**DOCUMENT SEGMENT**
• • •

Grade
4
Sports
Festival
|
half time cheering event |
An
event just shy of a sacred ritual takes place at our school every
Spring in the month of May. It is known as UNDOKAI 「運動会」
in
Japanese, which roughly translates as Sports Festival (or Field Day)
in English. After a full month devoted to rehearsing for the big day
it finally arrives with as little left to chance as possible.
|
synchronized dancing |
My first impression of the UNDOKAI
opening ceremony was that of a military parade with martial music and
banners flying in the breeze. It wasn't quite jackboot precision but
still pretty impressive for kids from six to twelve years old. I
could only think of the chaotic school yard activities of my
elementary school in Kingston in the States and marvel at the order
and precision that had been trained into these kids.
|
adoring parents capturing the memory |
As the big day approaches anxiety
levels run pretty high among the staff. They worry about the weather
since the festival is held near the start of the rainy season and the
weather can be notoriously unpredictable. But mostly they worry about
whether or not their students will put on a near-flawless performance
and not shame them in front of their parents and other family
members. Little or nothing is left to just spontaneous plain old fun.
So, to me, after attending them year after a year they seemed to
start to blur into a dreary sameness that only adoring parents could
really get excited about.

• • •

**RAW DATA**
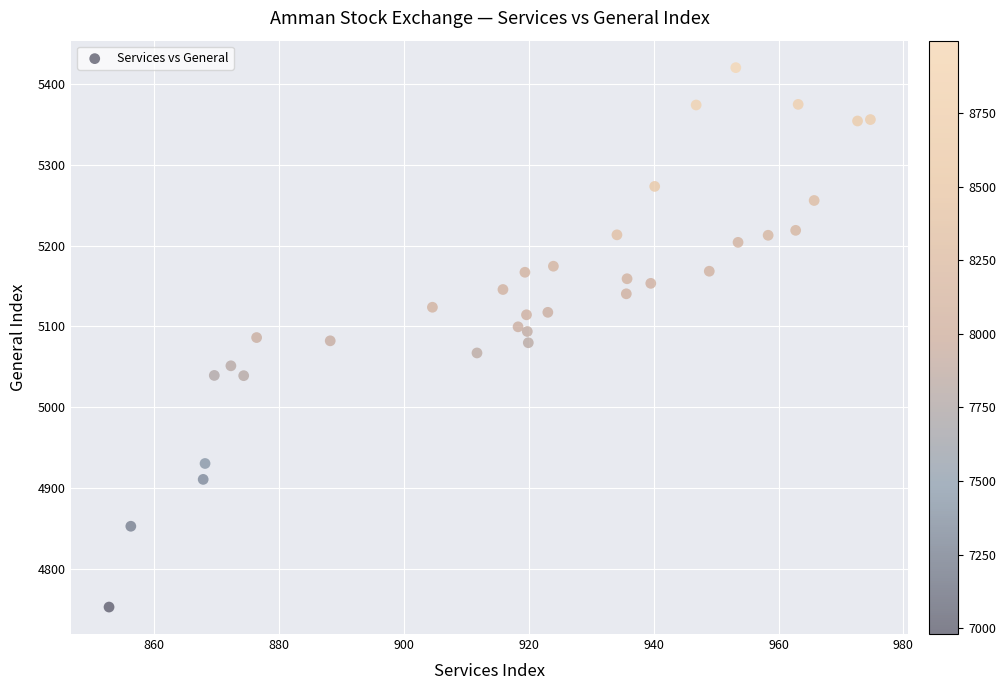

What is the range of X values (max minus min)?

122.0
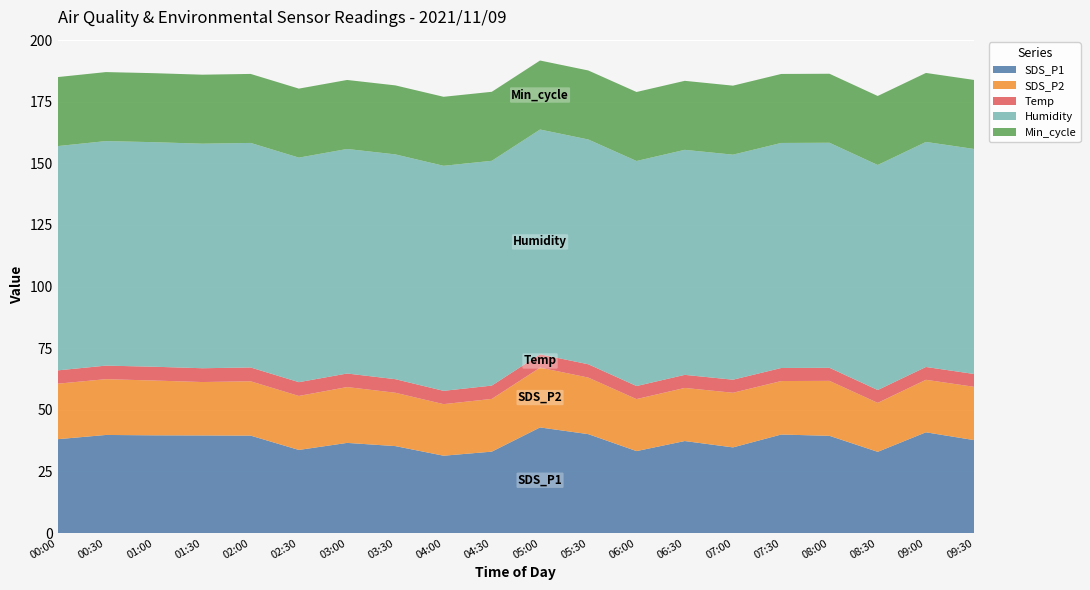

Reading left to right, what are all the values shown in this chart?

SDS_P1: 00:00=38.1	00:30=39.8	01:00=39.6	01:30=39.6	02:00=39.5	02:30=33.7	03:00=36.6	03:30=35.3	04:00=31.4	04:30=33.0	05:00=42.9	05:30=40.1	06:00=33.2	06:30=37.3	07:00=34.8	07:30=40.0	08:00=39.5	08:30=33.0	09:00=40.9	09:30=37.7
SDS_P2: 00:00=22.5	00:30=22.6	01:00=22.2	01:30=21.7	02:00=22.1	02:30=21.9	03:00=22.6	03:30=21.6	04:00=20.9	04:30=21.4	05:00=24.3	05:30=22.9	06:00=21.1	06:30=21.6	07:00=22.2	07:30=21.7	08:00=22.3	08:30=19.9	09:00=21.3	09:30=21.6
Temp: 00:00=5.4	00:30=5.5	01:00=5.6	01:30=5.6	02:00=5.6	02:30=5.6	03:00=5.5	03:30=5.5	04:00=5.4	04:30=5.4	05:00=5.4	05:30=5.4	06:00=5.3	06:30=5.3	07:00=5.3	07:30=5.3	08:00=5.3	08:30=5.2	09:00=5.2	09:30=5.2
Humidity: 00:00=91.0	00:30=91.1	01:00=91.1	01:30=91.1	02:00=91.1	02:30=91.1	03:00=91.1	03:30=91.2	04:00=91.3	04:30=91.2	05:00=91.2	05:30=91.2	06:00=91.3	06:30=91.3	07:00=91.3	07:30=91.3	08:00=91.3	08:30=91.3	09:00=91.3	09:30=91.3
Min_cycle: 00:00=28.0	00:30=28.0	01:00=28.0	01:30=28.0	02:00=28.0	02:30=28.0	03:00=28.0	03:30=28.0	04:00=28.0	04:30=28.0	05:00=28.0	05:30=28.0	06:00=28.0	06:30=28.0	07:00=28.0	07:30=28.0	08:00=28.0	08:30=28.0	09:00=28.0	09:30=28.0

• • •

**YOUR ASSIGNMENT**
According to the sports festival page, how long do the students rehearse before UNDOKAI? The listing comes from a separate source.

**ANSWER SECTION**
A full month.